Pflegekräfte anwerben "neue Form des Kolonialismus"
Die Anwerbung internationaler Pflegekräfte hat eine Kehrseite. Reiche Länder würden die Ausbildung an arme Länder outsourcen, ohne dafür zu bezahlen, so der Vorwurf. Howard Catton, CEO des International Council of Nurses (ICN), nannte das Recruiting jüngst auf einer Fachtagung in Ruanda sogar "eine neue Form von Kolonialismus". Die wohlhabenden Länder sollten selbst in die Ausbildung von Pflegefachpersonal investieren.

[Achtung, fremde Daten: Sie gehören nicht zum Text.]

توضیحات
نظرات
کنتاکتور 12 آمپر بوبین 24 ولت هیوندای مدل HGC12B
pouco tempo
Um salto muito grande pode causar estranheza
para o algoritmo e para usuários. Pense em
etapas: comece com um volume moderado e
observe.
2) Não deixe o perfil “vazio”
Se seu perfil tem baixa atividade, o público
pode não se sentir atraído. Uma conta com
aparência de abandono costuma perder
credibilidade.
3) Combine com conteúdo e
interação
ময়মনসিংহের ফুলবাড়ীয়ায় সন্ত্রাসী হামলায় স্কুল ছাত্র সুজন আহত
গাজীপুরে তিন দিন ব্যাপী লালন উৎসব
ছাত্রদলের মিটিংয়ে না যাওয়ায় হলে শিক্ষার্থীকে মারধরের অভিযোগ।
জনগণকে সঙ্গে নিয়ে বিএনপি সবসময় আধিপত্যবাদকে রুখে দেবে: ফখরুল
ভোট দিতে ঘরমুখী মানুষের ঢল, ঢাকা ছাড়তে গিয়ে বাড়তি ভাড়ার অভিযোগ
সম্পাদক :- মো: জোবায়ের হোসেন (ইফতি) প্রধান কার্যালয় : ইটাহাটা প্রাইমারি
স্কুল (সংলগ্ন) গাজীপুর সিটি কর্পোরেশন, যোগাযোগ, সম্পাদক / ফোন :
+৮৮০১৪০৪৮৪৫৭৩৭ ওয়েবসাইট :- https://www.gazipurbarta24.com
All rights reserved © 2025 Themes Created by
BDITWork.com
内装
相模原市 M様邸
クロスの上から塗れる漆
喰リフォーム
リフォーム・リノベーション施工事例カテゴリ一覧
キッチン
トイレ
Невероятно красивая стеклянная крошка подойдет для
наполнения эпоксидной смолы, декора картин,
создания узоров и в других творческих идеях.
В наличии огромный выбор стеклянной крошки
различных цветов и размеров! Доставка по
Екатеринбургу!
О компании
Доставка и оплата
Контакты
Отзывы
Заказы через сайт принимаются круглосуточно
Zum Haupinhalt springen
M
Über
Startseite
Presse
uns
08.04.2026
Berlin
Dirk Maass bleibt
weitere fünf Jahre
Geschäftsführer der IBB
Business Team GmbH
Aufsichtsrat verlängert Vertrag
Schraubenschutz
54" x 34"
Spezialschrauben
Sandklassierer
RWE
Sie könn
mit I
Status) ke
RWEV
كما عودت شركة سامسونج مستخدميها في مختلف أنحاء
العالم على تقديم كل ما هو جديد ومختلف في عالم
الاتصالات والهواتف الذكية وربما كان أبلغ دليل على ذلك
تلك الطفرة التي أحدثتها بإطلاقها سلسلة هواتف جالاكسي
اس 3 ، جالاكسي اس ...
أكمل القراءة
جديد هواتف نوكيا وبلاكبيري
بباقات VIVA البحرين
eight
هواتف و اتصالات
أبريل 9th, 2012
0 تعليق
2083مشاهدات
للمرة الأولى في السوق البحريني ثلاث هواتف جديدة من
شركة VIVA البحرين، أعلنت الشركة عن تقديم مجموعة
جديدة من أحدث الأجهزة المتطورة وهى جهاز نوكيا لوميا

"Die internationale Rekrutierung von Pflegekräften ist in den letzten Jahren außer Kontrolle geraten", sagt auch ICN-Präsidentin Pamela Cipriano. "Durch die Rekrutierung erfahrener Pflegefachkräfte aus ärmeren Ländern lagern wohlhabende Staaten die Kosten für die Ausbildung faktisch aus und bekommen ihre ausgebildeten Pfleger günstig und ohne jegliche Rückerstattung."
Dieses Verhalten habe mittlerweile in vielen Ländern verheerende Folgen, weil dort große Lücken im Gesundheitssystem entstünden. Cipriano verweist auf die ethischen Rekrutierungsrichtlinien der Weltgesundheitsorganisation, die strikt befolgt werden müssten.
Als Beispiel nennt das ICN Gambia. Dort hätten in einem großen Lehrkrankenhaus allein im vergangenen Jahr 53 der 300 registrierten Krankenpfleger gekündigt, um ins Ausland zu gehen, berichtet Baboucarr Cham, Präsident des gambischen Pflegeverbands. Das verursachte in Gambia viele Probleme.
Cham fordert von den rekrutierenden Ländern, dass sie zumindest etwas zurückgeben. "Wenn sie eine Krankenschwester abwerben, sollten Sie dafür bezahlen, zwei Krankenschwestern auszubilden." Und Cham liefert einen Vergleich: in Gambia kämen 0,9 Pflegefachkräfte aus 1.000 Einwohner, in Großbritannien seien es 9,2.